На этих просторах, из этих просторов Петр создаст город. Пушкин – поэму. Оба меряются силами со стихией. Кто – кого?
Петр покорил стихию. Он заковал ее в гранит. Но не преобразил. Не полностью
преобразил. И время от времени закованный титан бунтует. И страдают ни в чем неповинные Параша и бедный Евгений. Он тоже бунтует. Но сил на схватку с исполином у него нет. Вспышка бунта и – гибель. Раздавлен.Цветаева утверждает, что точно так же стихия раздавила бы и Пушкина, если бы он не был поэтом.
«От чумы (стихии) Пушкин спасся не в пир (ее над ним!

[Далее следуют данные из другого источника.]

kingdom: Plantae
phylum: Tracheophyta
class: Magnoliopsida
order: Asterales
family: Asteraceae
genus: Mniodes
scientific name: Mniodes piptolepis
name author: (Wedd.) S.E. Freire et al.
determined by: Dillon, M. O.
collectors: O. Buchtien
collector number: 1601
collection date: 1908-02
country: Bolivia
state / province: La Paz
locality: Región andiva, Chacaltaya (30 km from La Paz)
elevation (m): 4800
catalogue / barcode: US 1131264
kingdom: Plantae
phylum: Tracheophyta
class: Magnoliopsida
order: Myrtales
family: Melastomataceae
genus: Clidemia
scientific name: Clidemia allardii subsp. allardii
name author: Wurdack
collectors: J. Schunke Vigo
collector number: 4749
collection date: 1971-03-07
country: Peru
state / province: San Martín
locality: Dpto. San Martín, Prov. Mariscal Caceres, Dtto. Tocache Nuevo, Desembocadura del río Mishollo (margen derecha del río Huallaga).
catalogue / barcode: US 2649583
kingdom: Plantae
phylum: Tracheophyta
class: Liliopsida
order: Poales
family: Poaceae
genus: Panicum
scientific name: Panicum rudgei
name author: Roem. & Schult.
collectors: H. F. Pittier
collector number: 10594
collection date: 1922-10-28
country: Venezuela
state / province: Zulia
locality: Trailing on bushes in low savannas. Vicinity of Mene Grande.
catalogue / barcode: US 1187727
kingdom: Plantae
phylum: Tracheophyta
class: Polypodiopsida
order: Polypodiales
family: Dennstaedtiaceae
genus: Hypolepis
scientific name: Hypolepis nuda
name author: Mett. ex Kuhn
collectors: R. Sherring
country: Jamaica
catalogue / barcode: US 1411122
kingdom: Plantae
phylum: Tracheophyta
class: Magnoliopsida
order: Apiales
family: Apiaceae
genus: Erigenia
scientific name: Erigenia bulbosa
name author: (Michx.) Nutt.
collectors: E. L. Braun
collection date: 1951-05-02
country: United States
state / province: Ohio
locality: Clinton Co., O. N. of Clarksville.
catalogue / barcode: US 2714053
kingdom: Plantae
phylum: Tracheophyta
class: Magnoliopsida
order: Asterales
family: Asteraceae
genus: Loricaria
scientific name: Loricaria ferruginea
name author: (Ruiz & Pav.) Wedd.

То есть Вальсингама) и не в молитву (священника), а в песню.
Пушкин, как и Гёте в Вертере, спасся от чумы (Гёте – любви), убив своего героя той смертью, которой сам вожделел умереть, вложив ему в уста ту песню, которой Вальсингам сложить не мог.
Вальсингам – Пушкин без выхода песни. Пушкин – Вальсингам с даром песни и волей к ней»[93]
.«Пока ты поэт, – пишет она далее, – тебе гибели в стихии нет, ибо все возвращает тебя в стихию стихий: слово. Пока ты – поэт, тебе гибели в стихии нет, ибо не гибель, а возвращение в лоно. Гибель поэта – отрешение от стихии. Проще сразу перерезать себе жилы. Весь Вальсингам – экстерриторизация (вынесение за пределы) стихийного Пушкина».
Итак, Пушкин сбросил с корабля души героя, отдал его в дань богу пучины или на съедение рыбам и поплыл дальше. Никакого преображения. Никакого душевного роста. Громоотвод.
«Слава Богу, что есть у поэта выход героя, третьего лица, его. Иначе – какая бы постыдная (и непрерывная) исповедь. Так спасена хотя бы видимость»[94]
.Только видимость? Не верю.
Состояние творчества было для Пушкина великим катарсисом, великим очистительным и преображающим процессом.
Когда Аполлон требовал поэта, Пушкин творил святое дело. Он не просто извергал чуму наружу и заражал ею мир. Он давал чуме образ, то есть вводил стихию в границы. То есть созидал.
Евгений раздавлен стихией (все равно какой), потому что стихия представлялась ему слепой безграничностью, над которой нет высшей силы
.А Вальсингам не был раздавлен, потому что почувствовал в себе безмерный дух, готовый сразиться с Роком.
Его гимн Чуме – не растворение в стихии и не подчинение ей. Скорее проба внутренних сил. В песне Вальсингам собирает силы для борьбы со стихией – собирает дух. Внешняя и внутренняя безмерность готовы схлестнуться. Дух готов на поединок. Поединок со смертью, поединок со страхом, поединок с отчаянием…
Если Высшее начало приходит в виде внешней силы, то сила эта находит себе «соперника под стать». Стихии есть с чем побороться. Если миром правит Рок, то человек бросает ему вызов. Человек обречен, но не сломлен внутренне. Победа над Роком невозможна; но можно погибнуть с позором, как трус, а можно – со славой, как герой. Как те «богоравные» язычники…
Так бы и погиб Вальсингам, оставив нам песню не сломленного ничем человека, если бы не засомневался. Но он засомневался: на самом ли деле миром правит Рок, или есть сила Высшая. И с этой Высшей, Высочайшей силой духу человеческому бороться не надо. Здесь не надо искать побед, здесь поражение – победа.
Если это так, то тогда страшная Чума, грозная Смерть показывает человеку его предел во внешнем
, его внешнюю границу – и обращает дух внутрь…И человек задумывается… Безграничная стихия подведена к границе. Она самоисчерпалась. И затихнувший человек приблизился к самому себе… Сон кончается. Опьянение кончается. Спящий, зачарованный, обольщенный человек готов пробудиться. Наша юность проходит. Наши силы проходят. И наша физическая жизнь проходит. Мы все это знаем. Но мы зачарованы молодостью, игрой жизненных сил. Пробудиться от зачарованного сна – значит увидеть границы того, что нам казалось безграничным.